There was no question that fall had arrived.  Not only had the autumnal equinox occurred, officially ushering in the season, but Old Oliver had recorded several small frosts recently, including “a large frost last night.”  Daylight was shrinking slightly every day. As she quilted today, Evelina must have been turning her thoughts toward winter.  She may also have paused to remember that ten years ago on this date, her fourth son, Henry Gilmore Ames, had died at age 2 1/2.

August 16, 1851

Tub

Sat 16th Aug  Have been to work on my white loose dress

that Julia cut out some time since and it is ready for

the washtub  Frank and Oliver came from Bridgewater about

three and brought home Charles Mitchell & Sister Harriet

Mr Brett two Miss Tolmans from New Bedford Jane & William

Howard & Orinthia came & went to the shop about 5 Oclock

The party at Robbins Pond in Bridgewater may have ended, but the festive mood continued.  Oakes Angier Ames headed into Boston, but his brothers Oliver (3) and Frank Morton returned from Bridgewater with their Aunt Harriett and her brother-in-law, Charles Mitchell and, perhaps, others. At the same time or maybe just a short while later, Orinthia Foss and a spill of friends to whom Evelina had been introduced only a few days earlier arrived and went to the factory.

Why this sociable group visited the shovel factory at the end of the day is a mystery. Were they delivering the Ames brothers back to work? Were they visiting someone else there? Did Oakes or Oliver Jr. find it amusing? Was Old Oliver privy to this after-party?

Evelina, meanwhile, was working on her wardrobe and was ready to put a new dress into the washtub.  She might have looked up from her sewing to see the young people drive by.

 

August 15, 1851

Vintage Ames Shovel

Vintage Ames Shovel

Friday 15th Aug  Julia here to work to day cutting me

a purple loos dress & cutting a pink french

calico for Susan.  Made a childs waist to it.

Oakes Frank & Oliver went this afternoon

to Robbins pond in E Bridgewater to a party.

Oakes A is to go from there to Boston tomorrow

I have passed the afternoon at Mr Peckhams

had a pleasant visit

Robbins Pond, where the Ames sons and their Aunt Harriett went today for a party, is in Bridgewater and is known today for its bass fishing.  Who hosted the party there in 1851 isn’t known, but all the Ameses, including Evelina, were invited.  Evelina declined, however, suggesting yesterday that she might enjoy herself too much if she went. She went to call on the Peckhams instead.

On a much more serious note, today marks the one year anniversary of a terrible accident at the shovel factory. According to Old Oliver, an employee named William Loftis “was hurt so bad yesterday by leting a shovel catch in the polishing wheel that he dyed.” Loftis was an illiterate laborer in his late twenties.
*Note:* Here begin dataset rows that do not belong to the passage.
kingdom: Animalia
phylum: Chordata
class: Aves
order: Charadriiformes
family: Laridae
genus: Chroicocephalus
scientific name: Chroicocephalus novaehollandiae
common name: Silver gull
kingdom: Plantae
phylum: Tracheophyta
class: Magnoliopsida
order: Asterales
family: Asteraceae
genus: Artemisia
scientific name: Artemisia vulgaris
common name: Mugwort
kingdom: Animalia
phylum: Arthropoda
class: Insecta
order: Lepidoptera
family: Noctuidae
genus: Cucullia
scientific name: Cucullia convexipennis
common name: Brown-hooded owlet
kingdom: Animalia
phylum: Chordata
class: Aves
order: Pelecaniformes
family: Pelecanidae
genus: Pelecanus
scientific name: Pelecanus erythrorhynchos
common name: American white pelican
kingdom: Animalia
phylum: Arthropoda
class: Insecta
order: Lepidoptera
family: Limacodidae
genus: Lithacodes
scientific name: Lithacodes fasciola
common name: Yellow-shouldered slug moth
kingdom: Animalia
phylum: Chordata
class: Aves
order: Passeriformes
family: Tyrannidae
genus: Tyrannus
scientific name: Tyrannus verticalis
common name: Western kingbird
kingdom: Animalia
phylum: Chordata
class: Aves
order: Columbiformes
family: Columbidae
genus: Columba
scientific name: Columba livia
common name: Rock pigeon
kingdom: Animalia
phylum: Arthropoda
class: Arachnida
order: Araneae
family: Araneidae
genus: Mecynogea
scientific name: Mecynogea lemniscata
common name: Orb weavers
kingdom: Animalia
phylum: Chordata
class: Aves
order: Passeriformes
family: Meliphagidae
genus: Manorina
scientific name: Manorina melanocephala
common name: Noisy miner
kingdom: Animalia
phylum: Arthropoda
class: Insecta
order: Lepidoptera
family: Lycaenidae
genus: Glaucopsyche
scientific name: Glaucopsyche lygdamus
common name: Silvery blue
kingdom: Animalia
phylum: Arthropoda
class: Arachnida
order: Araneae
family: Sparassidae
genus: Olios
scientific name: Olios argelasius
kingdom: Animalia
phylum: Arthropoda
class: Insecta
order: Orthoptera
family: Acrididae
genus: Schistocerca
Like the Middleton and Maccready families with whom he lived, he had immigrated from Ireland.

Old Oliver seemed to blame Loftis for getting caught in the machinery, perhaps through inattention or carelessness. He doesn’t suggest that the factory was at all at fault, or that the machinery could be reconfigured in a way to make it less dangerous. As far as Old Oliver and most factory owners at the time were concerned, employment carried a certain level of risk, risk that was assumed by any man who received a pay check.

It’s doubtful that the Ames family was indifferent to the fate of William Loftis, however. It’s likely that Evelina or one of her sisters-in-law sewed a shroud for the body for a proper burial. Knowing Oakes Ames’s instinctive kindness to strangers and employees, he probably would have reached out to Loftis’s family. The absence of a widow and children, however, suggests that Loftis was simply buried and simply forgotten.